INSTRUCTIONS FOR THE TASK - Return word for word every line of the entries from the very beginning through the line holding "συνδέεται με ένα", with that final line included.

+++ MATERIAL PROVIDED

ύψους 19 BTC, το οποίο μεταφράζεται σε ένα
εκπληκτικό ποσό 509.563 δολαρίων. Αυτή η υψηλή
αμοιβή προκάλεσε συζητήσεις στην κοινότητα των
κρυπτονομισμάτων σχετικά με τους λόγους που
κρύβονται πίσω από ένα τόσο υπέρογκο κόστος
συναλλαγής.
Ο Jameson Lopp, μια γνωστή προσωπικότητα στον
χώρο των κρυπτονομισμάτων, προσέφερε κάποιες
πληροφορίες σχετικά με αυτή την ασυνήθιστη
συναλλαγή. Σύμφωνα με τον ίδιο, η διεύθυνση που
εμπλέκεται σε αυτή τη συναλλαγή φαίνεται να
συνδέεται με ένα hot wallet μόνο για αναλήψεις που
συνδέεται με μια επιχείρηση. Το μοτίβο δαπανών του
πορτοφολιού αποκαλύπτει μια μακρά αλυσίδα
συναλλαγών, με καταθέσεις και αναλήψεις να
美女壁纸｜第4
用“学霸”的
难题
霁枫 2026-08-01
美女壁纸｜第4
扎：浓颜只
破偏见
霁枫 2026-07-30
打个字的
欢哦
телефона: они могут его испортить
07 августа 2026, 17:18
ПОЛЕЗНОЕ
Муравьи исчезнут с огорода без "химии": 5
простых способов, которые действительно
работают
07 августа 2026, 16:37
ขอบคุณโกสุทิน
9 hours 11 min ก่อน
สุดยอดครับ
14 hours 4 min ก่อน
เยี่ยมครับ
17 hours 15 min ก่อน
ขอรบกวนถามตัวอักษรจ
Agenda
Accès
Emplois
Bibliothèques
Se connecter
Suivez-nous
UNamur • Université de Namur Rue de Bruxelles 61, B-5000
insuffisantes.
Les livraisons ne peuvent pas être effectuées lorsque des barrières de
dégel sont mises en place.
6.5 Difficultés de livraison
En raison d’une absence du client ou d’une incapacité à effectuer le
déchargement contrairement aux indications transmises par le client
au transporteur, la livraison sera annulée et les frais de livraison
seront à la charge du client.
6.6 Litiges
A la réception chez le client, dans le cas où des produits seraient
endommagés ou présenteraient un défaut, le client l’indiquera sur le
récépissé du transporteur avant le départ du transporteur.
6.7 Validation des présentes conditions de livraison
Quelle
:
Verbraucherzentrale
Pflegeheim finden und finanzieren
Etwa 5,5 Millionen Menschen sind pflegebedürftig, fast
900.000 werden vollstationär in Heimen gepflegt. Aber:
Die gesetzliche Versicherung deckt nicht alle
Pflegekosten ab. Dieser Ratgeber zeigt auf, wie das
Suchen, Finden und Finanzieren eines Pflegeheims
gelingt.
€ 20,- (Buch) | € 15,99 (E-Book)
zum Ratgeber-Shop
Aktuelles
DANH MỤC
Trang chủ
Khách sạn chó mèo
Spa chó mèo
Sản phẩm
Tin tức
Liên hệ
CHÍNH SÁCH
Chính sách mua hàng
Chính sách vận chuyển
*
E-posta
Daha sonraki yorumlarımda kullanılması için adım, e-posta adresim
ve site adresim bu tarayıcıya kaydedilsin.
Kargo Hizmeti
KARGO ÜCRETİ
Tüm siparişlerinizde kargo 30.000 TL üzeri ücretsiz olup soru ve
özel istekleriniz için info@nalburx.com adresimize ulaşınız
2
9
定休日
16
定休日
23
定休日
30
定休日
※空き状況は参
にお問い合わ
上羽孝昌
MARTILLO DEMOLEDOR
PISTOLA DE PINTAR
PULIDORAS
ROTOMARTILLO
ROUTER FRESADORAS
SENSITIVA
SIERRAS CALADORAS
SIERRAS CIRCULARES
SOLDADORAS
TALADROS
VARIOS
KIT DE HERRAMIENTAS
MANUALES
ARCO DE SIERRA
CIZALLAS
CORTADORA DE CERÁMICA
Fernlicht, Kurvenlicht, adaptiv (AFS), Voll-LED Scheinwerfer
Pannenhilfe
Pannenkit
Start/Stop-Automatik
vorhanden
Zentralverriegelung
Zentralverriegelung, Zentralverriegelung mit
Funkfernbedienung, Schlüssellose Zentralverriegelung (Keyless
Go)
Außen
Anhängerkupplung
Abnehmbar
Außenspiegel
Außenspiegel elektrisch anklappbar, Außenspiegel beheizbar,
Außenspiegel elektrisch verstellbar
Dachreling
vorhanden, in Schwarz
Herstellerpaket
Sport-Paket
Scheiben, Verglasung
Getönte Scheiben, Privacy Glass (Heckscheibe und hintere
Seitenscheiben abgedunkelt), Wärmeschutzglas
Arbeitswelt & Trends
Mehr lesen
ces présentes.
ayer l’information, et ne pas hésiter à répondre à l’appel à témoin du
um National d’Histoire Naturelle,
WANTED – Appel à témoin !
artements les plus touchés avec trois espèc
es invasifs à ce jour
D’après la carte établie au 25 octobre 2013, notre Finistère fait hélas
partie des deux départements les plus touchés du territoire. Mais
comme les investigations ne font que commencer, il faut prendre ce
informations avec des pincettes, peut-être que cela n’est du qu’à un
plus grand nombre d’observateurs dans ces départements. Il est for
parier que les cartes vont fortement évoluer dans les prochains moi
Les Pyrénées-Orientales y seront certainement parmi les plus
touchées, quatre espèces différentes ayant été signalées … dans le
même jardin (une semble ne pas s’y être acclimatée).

++++++

YOUR RESPONSE -
ύψους 19 BTC, το οποίο μεταφράζεται σε ένα
εκπληκτικό ποσό 509.563 δολαρίων. Αυτή η υψηλή
αμοιβή προκάλεσε συζητήσεις στην κοινότητα των
κρυπτονομισμάτων σχετικά με τους λόγους που
κρύβονται πίσω από ένα τόσο υπέρογκο κόστος
συναλλαγής.
Ο Jameson Lopp, μια γνωστή προσωπικότητα στον
χώρο των κρυπτονομισμάτων, προσέφερε κάποιες
πληροφορίες σχετικά με αυτή την ασυνήθιστη
συναλλαγή. Σύμφωνα με τον ίδιο, η διεύθυνση που
εμπλέκεται σε αυτή τη συναλλαγή φαίνεται να
συνδέεται με ένα hot wallet μόνο για αναλήψεις που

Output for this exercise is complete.